Conceptually, Arena had to be connected to the Shadow Fight series via setting and familiar characters, but remain new and fresh. In collaboration with Nekki, we made (and are still making) everything to make sure it accomplishes this goal and goals above.
Value
Almost all projects where iLogos does team augmentation — when our developers extend the client’s core team — increase the game’s time-to-market.
Because we’ve been collaborating with Nekki for about a decade already, there weren’t any challenges with knowledge transfer or adapting to the pipeline Nekki has used in game development: we knew it really well.
That boosted development speed & efficiency, even more, allowing our team to take on, for instance, the job of making a game high-performing, fast, and responsive and providing more time to get complex animations right.
We also made sure the game looks good and is fast on multiple models of mobile devices so people with old smartphones could enjoy it without issue.
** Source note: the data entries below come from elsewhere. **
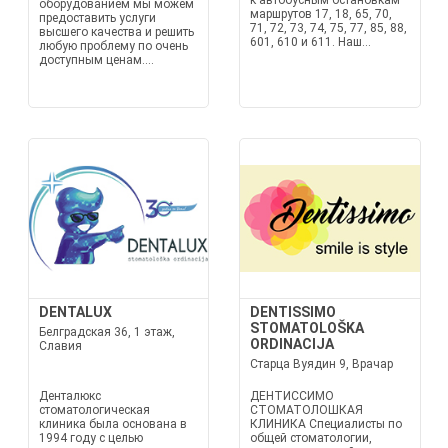
к автобусным остановкам
оборудованием мы можем
маршрутов 17, 18, 65, 70,
предоставить услуги
71, 72, 73, 74, 75, 77, 85, 88,
высшего качества и решить
601, 610 и 611. Наш...
любую проблему по очень
доступным ценам....
DENTALUX
DENTISSIMO
STOMATOLOŠKA
Белградская 36, 1 этаж,
ORDINACIJA
Славия
Старца Вуядин 9, Врачар
Денталюкс
ДЕНТИССИМО
стоматологическая
СТОМАТОЛОШКАЯ
клиника была основана в
КЛИНИКА Специалисты по
1994 году с целью
общей стоматологии,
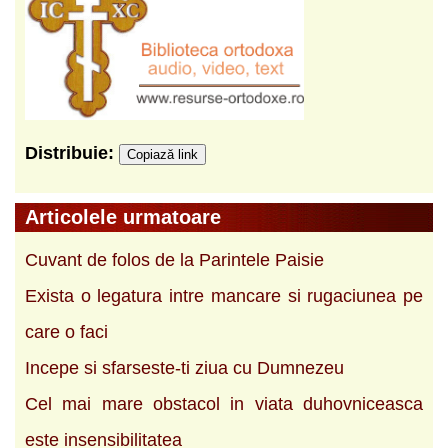
Distribuie:
Copiază link
Articolele urmatoare
Cuvant de folos de la Parintele Paisie
Exista o legatura intre mancare si rugaciunea pe
care o faci
Incepe si sfarseste-ti ziua cu Dumnezeu
Cel mai mare obstacol in viata duhovniceasca
este insensibilitatea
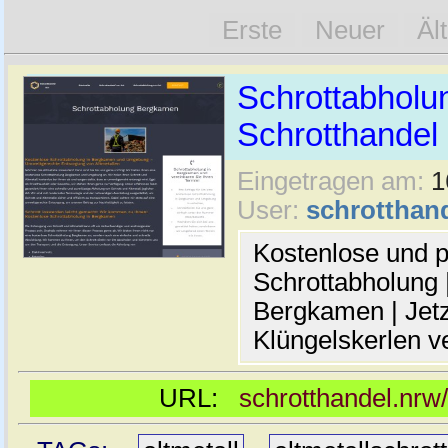
Erste
Neuer
Äl
Schrottabholu
Schrotthande
Eingetragen am:
1
User:
schrotthan
Kostenlose und p
Schrottabholung |
Bergkamen | Jetz
Klüngelskerlen v
URL:
schrotthandel.nrw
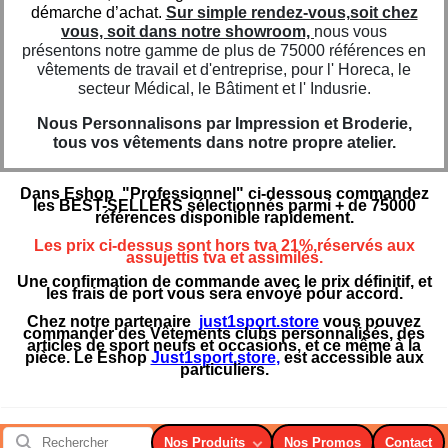
démarche d’achat.
Sur simple rendez-vous,soit chez
vous, soit dans notre showroom,
nous vous
présentons notre gamme de plus de 75000 références en
vêtements de travail et d'entreprise, pour l' Horeca, le
secteur Médical, le Bâtiment et l' Indusrie.
Nous Personnalisons par Impression et Broderie,
tous vos vêtements dans notre propre atelier.
Dans Eshop "Professionnel" ci-dessous commandez
les BEST-SELLERS sélectionnés parmi + de 75000
références disponible rapidement.
Les prix ci-dessus sont hors tva 21%,réservés aux
assujettis tva et assimilés.
Une confirmation de commande avec le prix définitif, et
les frais de port vous sera envoyé pour accord.
Chez notre partenaire
just1sport.store
vous pouvez
commander des Vêtements clubs personnalisés, des
articles de sport neufs et occasions, et ce même à la
pièce. Le Eshop
Just1sport.store
,
est accessible aux
particuliers.
Nos Produits
Nos Promos
Contact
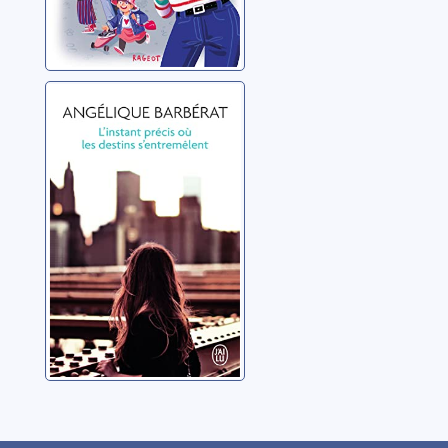
L'instant précis
où les destins
s'entremêlent
Barbérat, Angélique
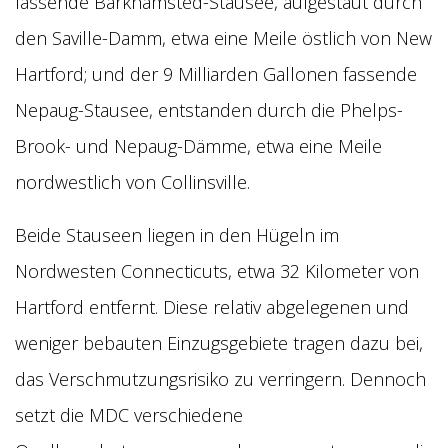
fassende Barkhamsted-Stausee, aufgestaut durch
den Saville-Damm, etwa eine Meile östlich von New
Hartford; und der 9 Milliarden Gallonen fassende
Nepaug-Stausee, entstanden durch die Phelps-
Brook- und Nepaug-Dämme, etwa eine Meile
nordwestlich von Collinsville.
Beide Stauseen liegen in den Hügeln im
Nordwesten Connecticuts, etwa 32 Kilometer von
Hartford entfernt. Diese relativ abgelegenen und
weniger bebauten Einzugsgebiete tragen dazu bei,
das Verschmutzungsrisiko zu verringern. Dennoch
setzt die MDC verschiedene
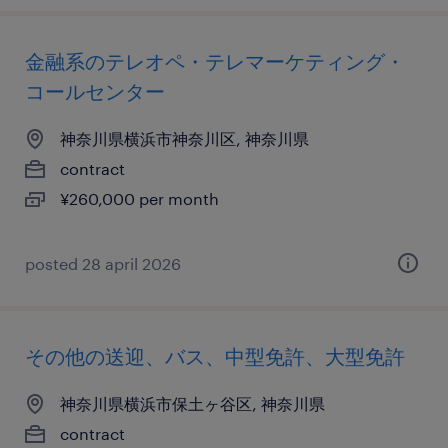
金融系のテレオペ・テレマーケティング・
コールセンター
神奈川県横浜市神奈川区, 神奈川県
contract
¥260,000 per month
posted 28 april 2026
その他の送迎、バス、中型免許、大型免許
神奈川県横浜市保土ヶ谷区, 神奈川県
contract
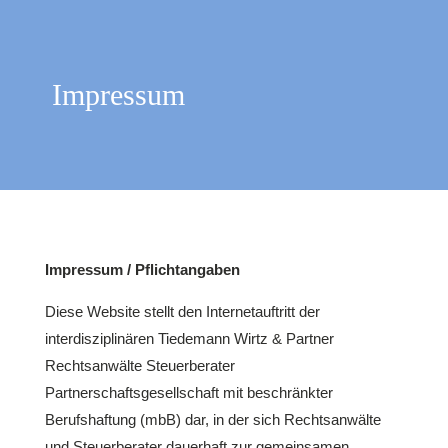
Impressum
Impressum / Pflichtangaben
Diese Website stellt den Internetauftritt der
interdisziplinären Tiedemann Wirtz & Partner
Rechtsanwälte Steuerberater
Partnerschaftsgesellschaft mit beschränkter
Berufshaftung (mbB) dar, in der sich Rechtsanwälte
und Steuerberater dauerhaft zur gemeinsamen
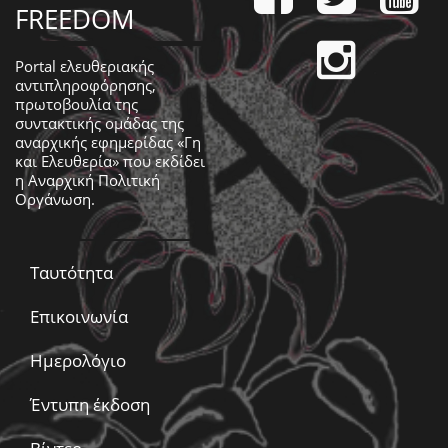
FREEDOM
Portal ελευθεριακής
αντιπληροφόρησης,
πρωτοβουλία της
συντακτικής ομάδας της
αναρχικής εφημερίδας «Γη
και Ελευθερία» που εκδίδει
η
Αναρχική Πολιτική
Οργάνωση
.
Ταυτότητα
Επικοινωνία
Ημερολόγιο
Έντυπη έκδοση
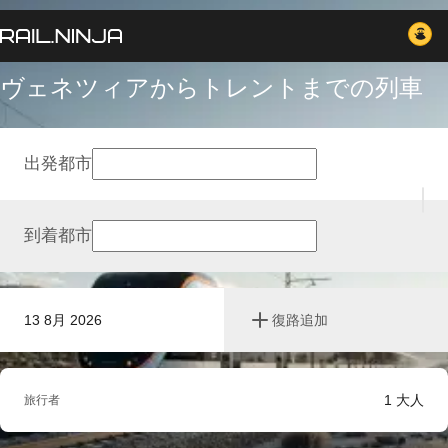
ヴェネツィアからトレントまでの列車
出発都市
到着都市
13 8月 2026
復路追加
1
大人
旅行者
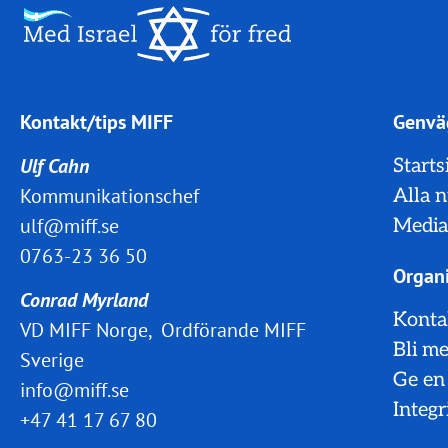
Kontakt/tips MIFF
Genvä
Ulf Cahn
Starts
Kommunikationschef
Alla 
ulf@miff.se
Media
0763-23 36 50
Organi
Conrad Myrland
Konta
VD MIFF Norge, Ordförande MIFF
Bli m
Sverige
Ge en
info@miff.se
Integr
+47 41 17 67 80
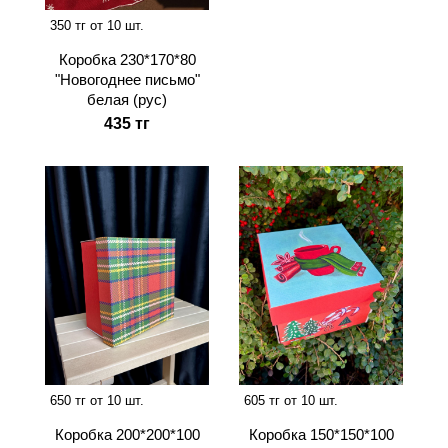
350 тг от 10 шт.
Коробка 230*170*80
"Новогоднее письмо"
белая (рус)
435 тг
650 тг от 10 шт.
605 тг от 10 шт.
Коробка 200*200*100
Коробка 150*150*100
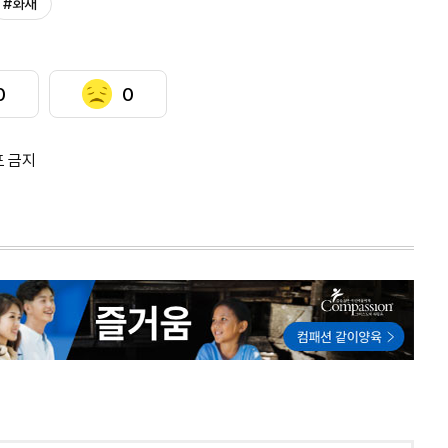
#화재
0
0
포 금지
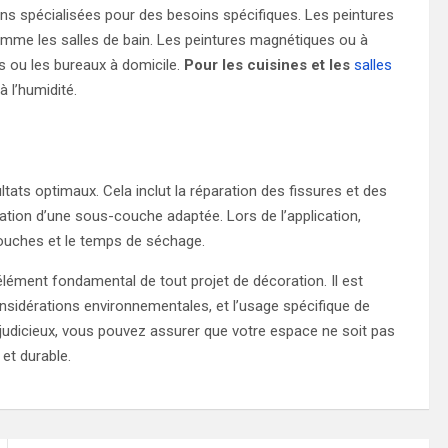
tions spécialisées pour des besoins spécifiques. Les peintures
mme les salles de bain. Les peintures magnétiques ou à
s ou les bureaux à domicile.
Pour les cuisines et les
salles
à l’humidité.
tats optimaux. Cela inclut la réparation des fissures et des
isation d’une sous-couche adaptée. Lors de l’application,
ouches et le temps de séchage.
lément fondamental de tout projet de décoration. Il est
 considérations environnementales, et l’usage spécifique de
 judicieux, vous pouvez assurer que votre espace ne soit pas
et durable.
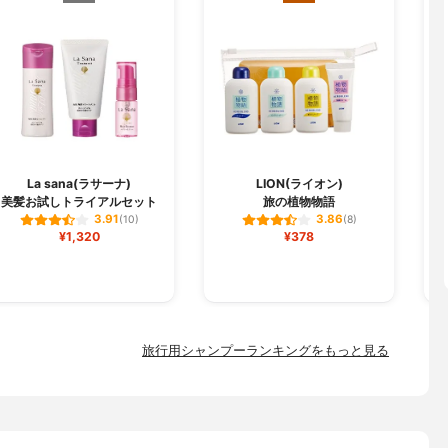
La sana(ラサーナ)
LION(ライオン)
美髪お試しトライアルセット
旅の植物物語
ス
3.91
3.86
(10)
(8)
¥1,320
¥378
旅行用シャンプーランキングをもっと見る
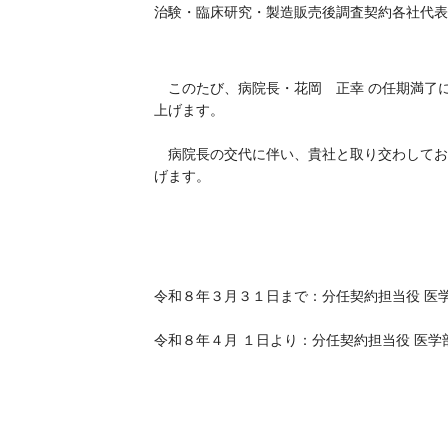
治験・臨床研究・製造販売後調査契約各社代表
このたび、病院長・花岡 正幸 の任期満了に
上げます。
病院長の交代に伴い、貴社と取り交わしてお
げます。
令和８年３月３１日まで：分任契約担当役 医学
令和８年４月 １日より：分任契約担当役 医学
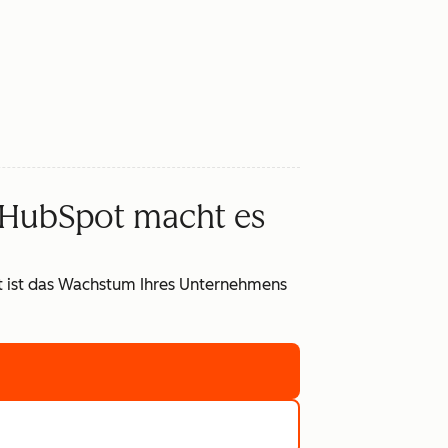
 HubSpot macht es
it ist das Wachstum Ihres Unternehmens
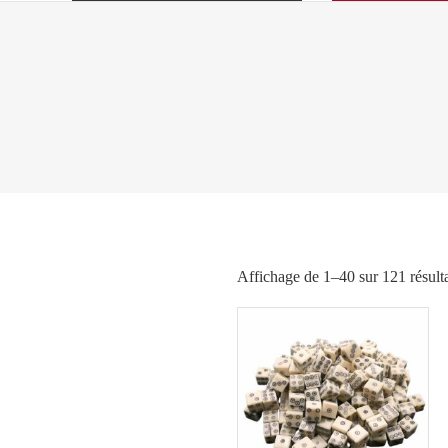
Affichage de 1–40 sur 121 résult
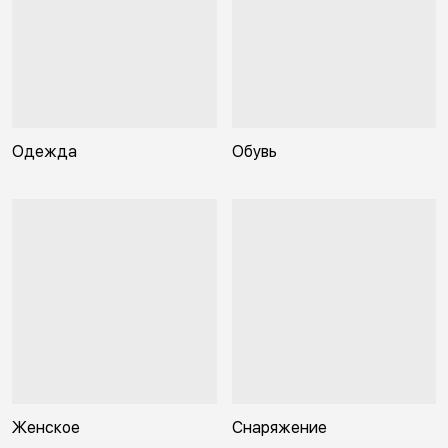
Одежда
Обувь
Женское
Снаряжение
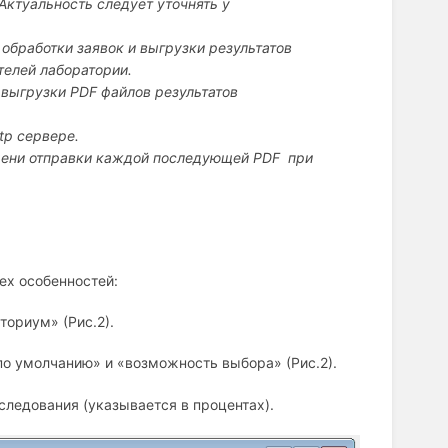
Актуальность следует уточнять у
обработки заявок и выгрузки результатов
телей лаборатории.
выгрузки PDF файлов результатов
tp сервере.
мени отправки каждой последующей PDF при
ех особенностей:
ториум» (Рис.2).
о умолчанию» и «возможность выбора» (Рис.2).
следования (указывается в процентах).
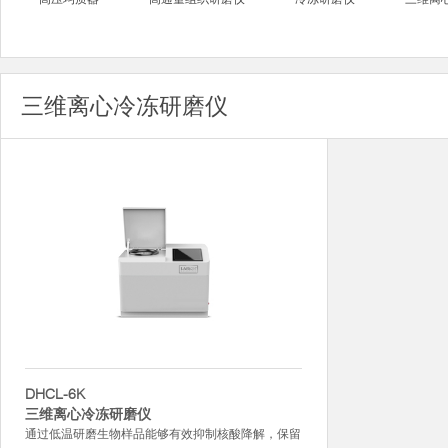
三维离心冷冻研磨仪
DHCL-6K
三维离心冷冻研磨仪
通过低温研磨生物样品能够有效抑制核酸降解，保留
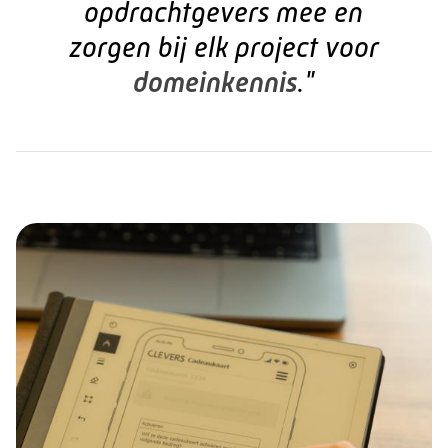
opdrachtgevers mee
en
zorgen bij elk project voor
domeinkennis
."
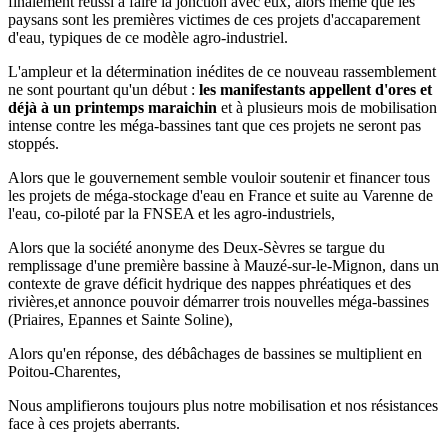
finalement réussi à faire la jonction avec eux, alors même que les
paysans sont les premières victimes de ces projets d'accaparement
d'eau, typiques de ce modèle agro-industriel.
L'ampleur et la détermination inédites de ce nouveau rassemblement
ne sont pourtant qu'un début :
les manifestants appellent d'ores et
déjà à un printemps maraichin
et à plusieurs mois de mobilisation
intense contre les méga-bassines tant que ces projets ne seront pas
stoppés.
Alors que le gouvernement semble vouloir soutenir et financer tous
les projets de méga-stockage d'eau en France et suite au Varenne de
l'eau, co-piloté par la FNSEA et les agro-industriels,
Alors que la société anonyme des Deux-Sèvres se targue du
remplissage d'une première bassine à Mauzé-sur-le-Mignon, dans un
contexte de grave déficit hydrique des nappes phréatiques et des
rivières,et annonce pouvoir démarrer trois nouvelles méga-bassines
(Priaires, Epannes et Sainte Soline),
Alors qu'en réponse, des débâchages de bassines se multiplient en
Poitou-Charentes,
Nous amplifierons toujours plus notre mobilisation et nos résistances
face à ces projets aberrants.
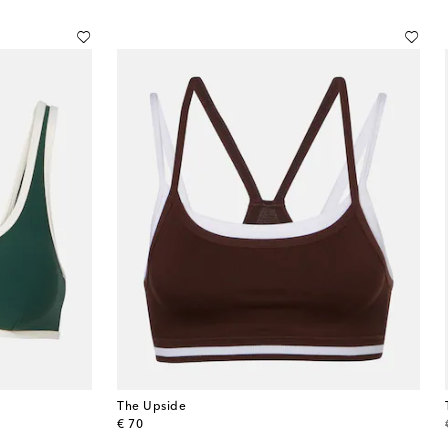
The Upside
original price
€ 70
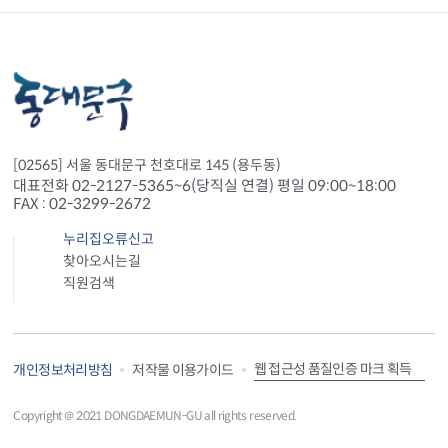
[02565] 서울 동대문구 천호대로 145 (용두동)
대표전화 02-2127-5365~6(당직실 연결) 평일 09:00~18:00
FAX : 02-3299-2672
누리집오류신고
찾아오시는길
직원검색
웹 접근성 품질인증 마크 획득
개인정보처리방침
저작물 이용가이드
Copyright＠ 2021 DONGDAEMUN-GU all rights reserved.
Nekki released Shadow Fight Arena in 2020, and since then, the game got pretty high ratings on the Play Market and App Store. From the feedback we’ve received about Arena’s players, it’s pretty clear that a lot of them have been waiting to brawl as characters from the Shadow Fight franchise since the release of SF2 — and they were extremely happy about being able to do that in SFA.
Solutions & Expertise
In collaboration with Nekki, several Unity developers joined their team to aid in working with their future game’s performance capabilities within PvP, multiplayer setup, skills animations, and so on.
A lot of decisions we made as a team were made within that collaboration, for instance: we wanted Unity’s rendering pipeline to give us the combination of the graphic & performance we wanted for the production of a high-load PvP game, so we’ve modified it to fit our needs. Sure, SFA needs a stable Internet connection to play without issue — but, when it connects, it’s both fast and beautiful.